═════ INPUT MATERIAL ═════

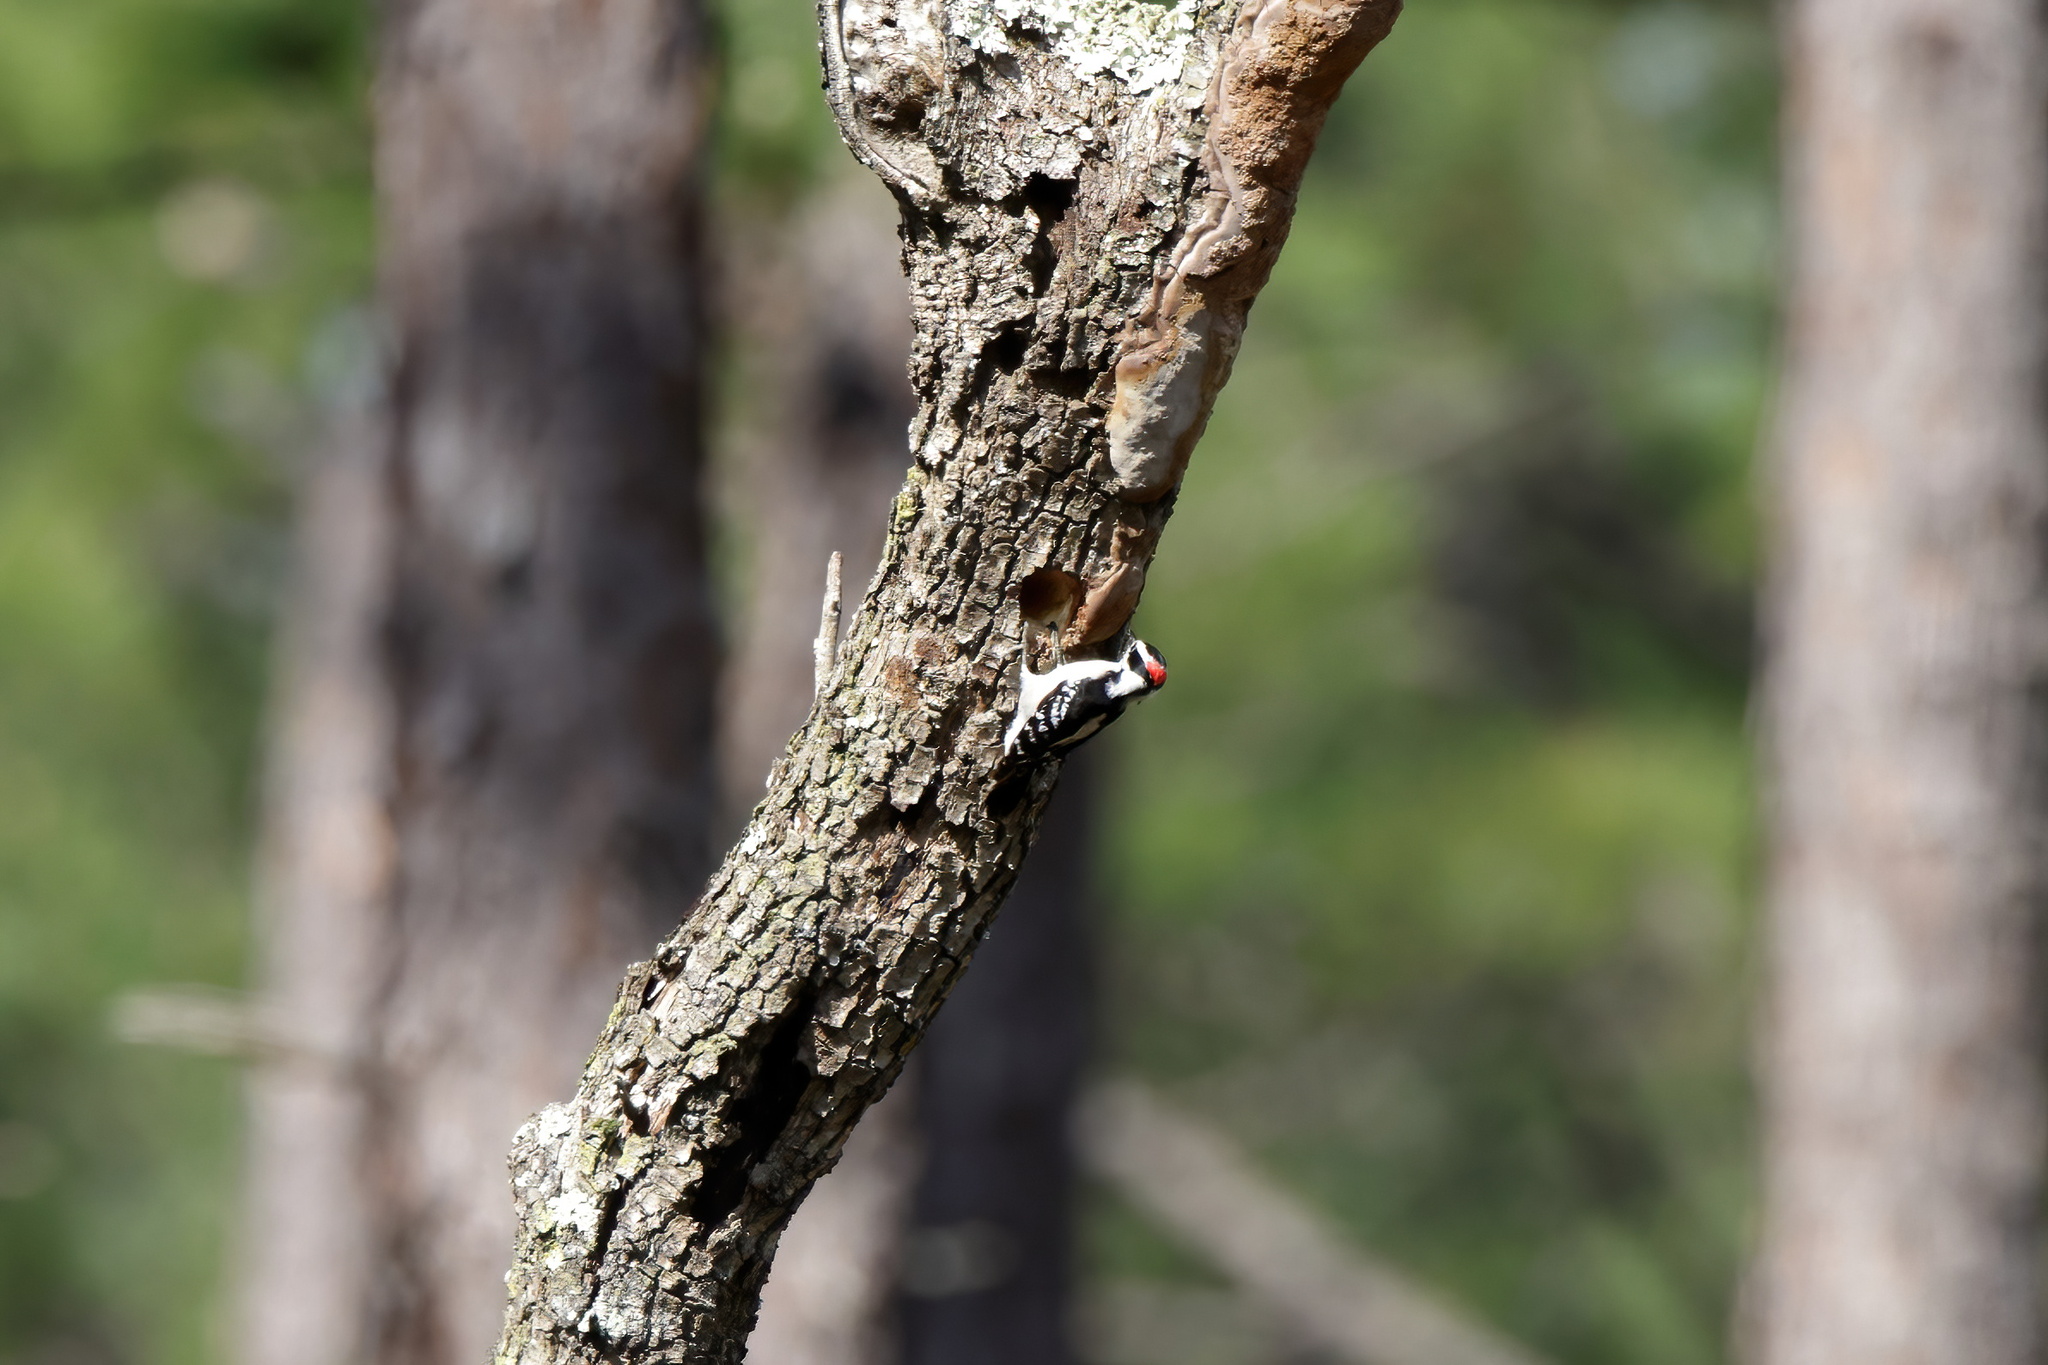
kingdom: Animalia
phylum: Chordata
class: Aves
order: Piciformes
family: Picidae
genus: Dryobates
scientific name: Dryobates pubescens
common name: Downy woodpecker
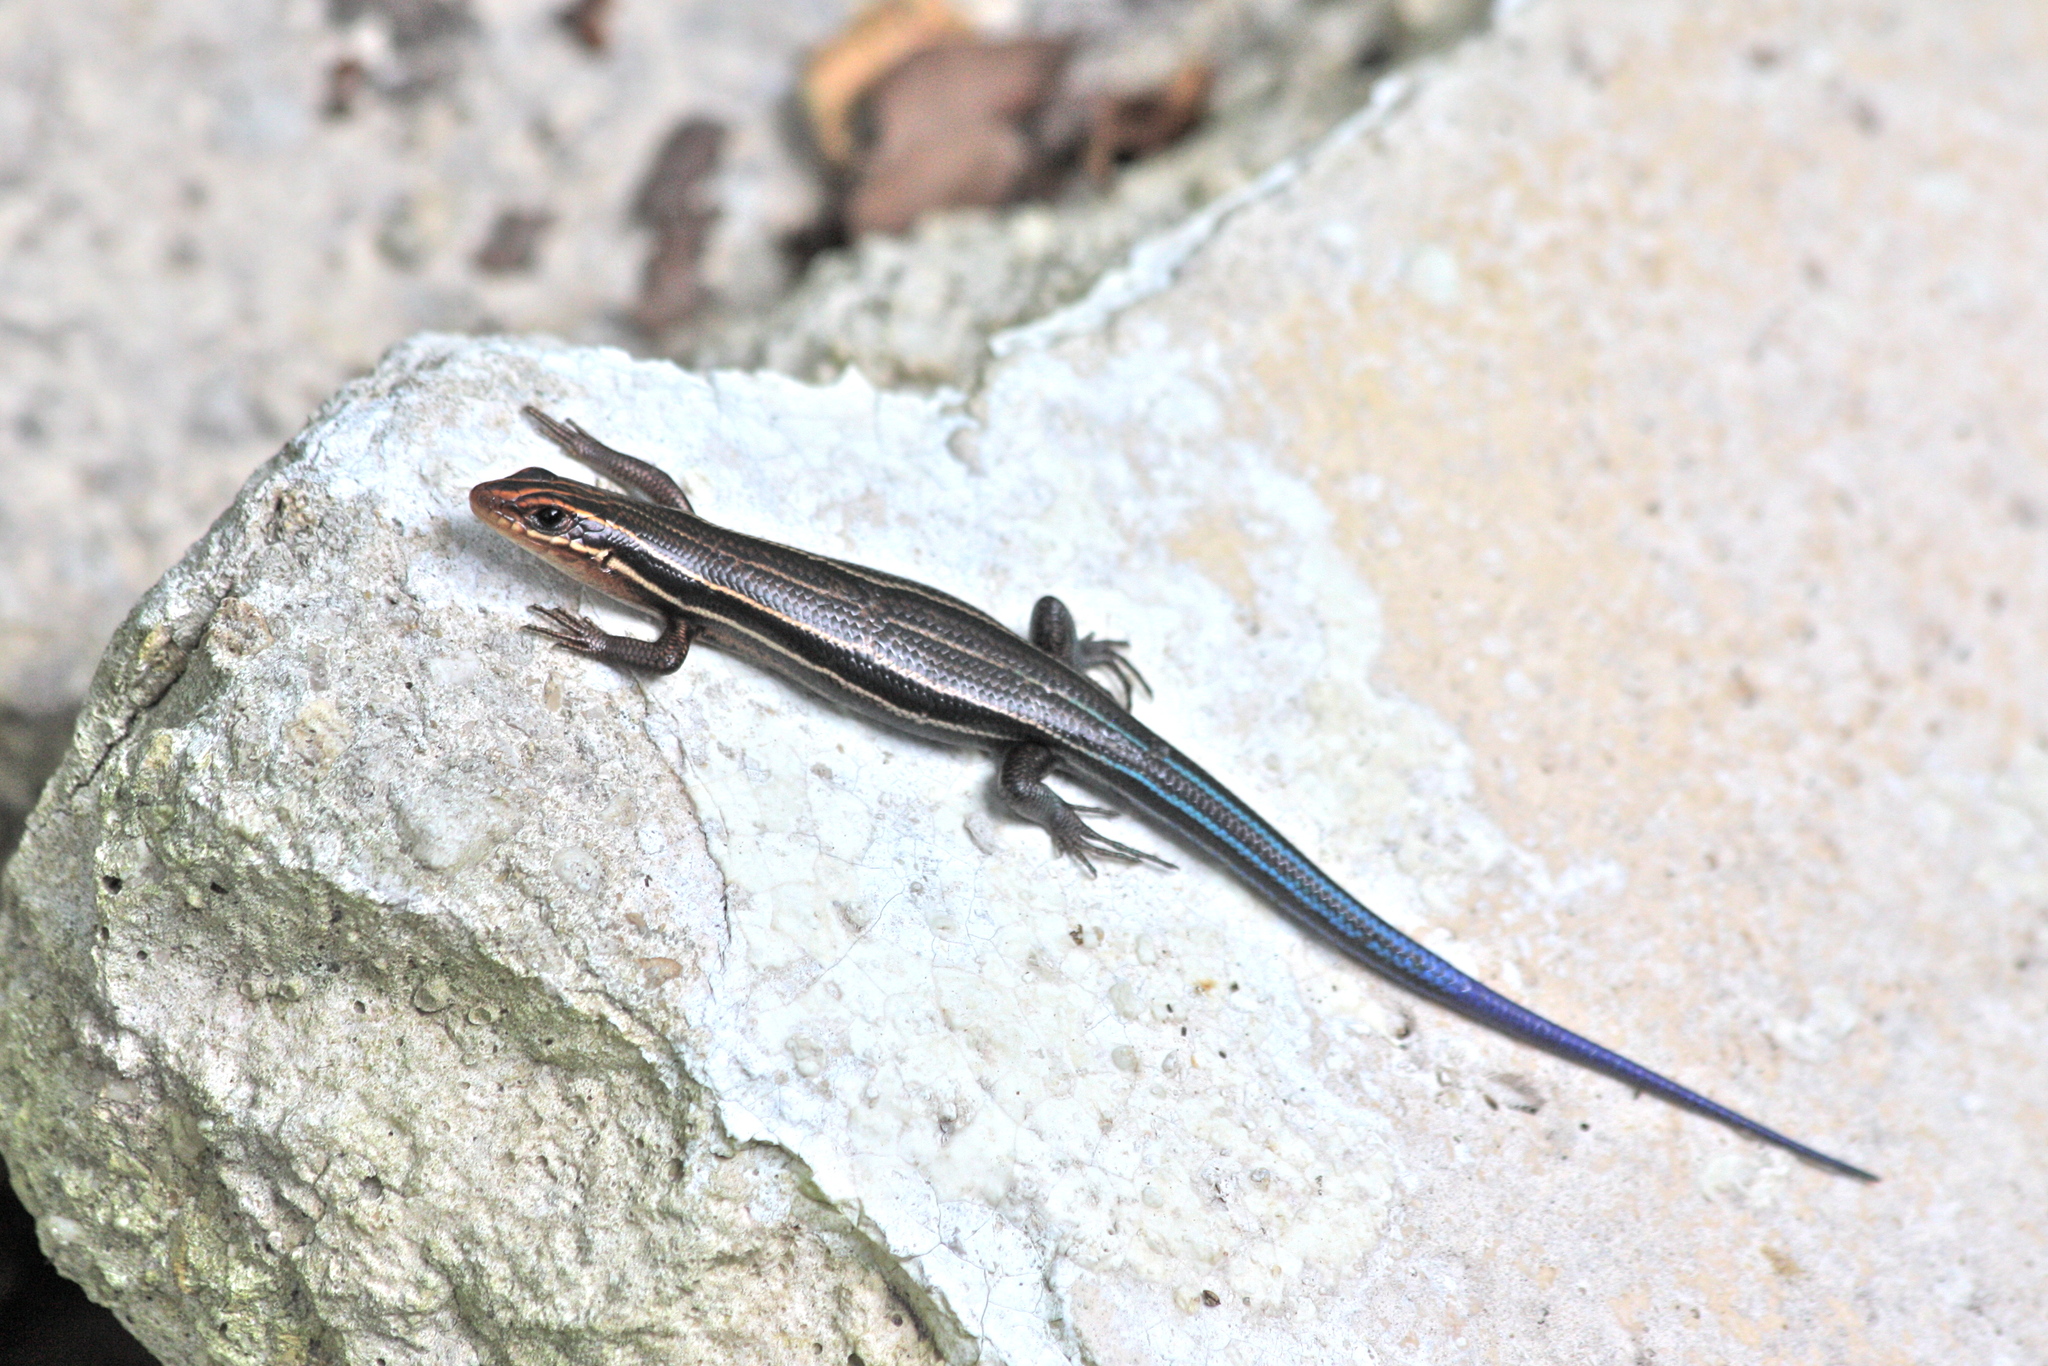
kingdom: Animalia
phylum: Chordata
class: Squamata
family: Scincidae
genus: Plestiodon
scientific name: Plestiodon inexpectatus
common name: Southeastern five-lined skink
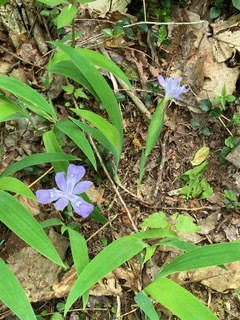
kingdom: Plantae
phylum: Tracheophyta
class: Liliopsida
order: Asparagales
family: Iridaceae
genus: Iris
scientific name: Iris cristata
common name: Crested iris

═════

» WHAT IS BEING ASKED
Please turn the records, from the line with "genus: Dryobates" up to and including their last line, into a JSON list of strings, one string per line. Skip blank lines and leave out the pictures.

» RESPONSE TO THIS EXERCISE
[
  "genus: Dryobates",
  "scientific name: Dryobates pubescens",
  "common name: Downy woodpecker",
  "kingdom: Animalia",
  "phylum: Chordata",
  "class: Squamata",
  "family: Scincidae",
  "genus: Plestiodon",
  "scientific name: Plestiodon inexpectatus",
  "common name: Southeastern five-lined skink",
  "kingdom: Plantae",
  "phylum: Tracheophyta",
  "class: Liliopsida",
  "order: Asparagales",
  "family: Iridaceae",
  "genus: Iris",
  "scientific name: Iris cristata",
  "common name: Crested iris"
]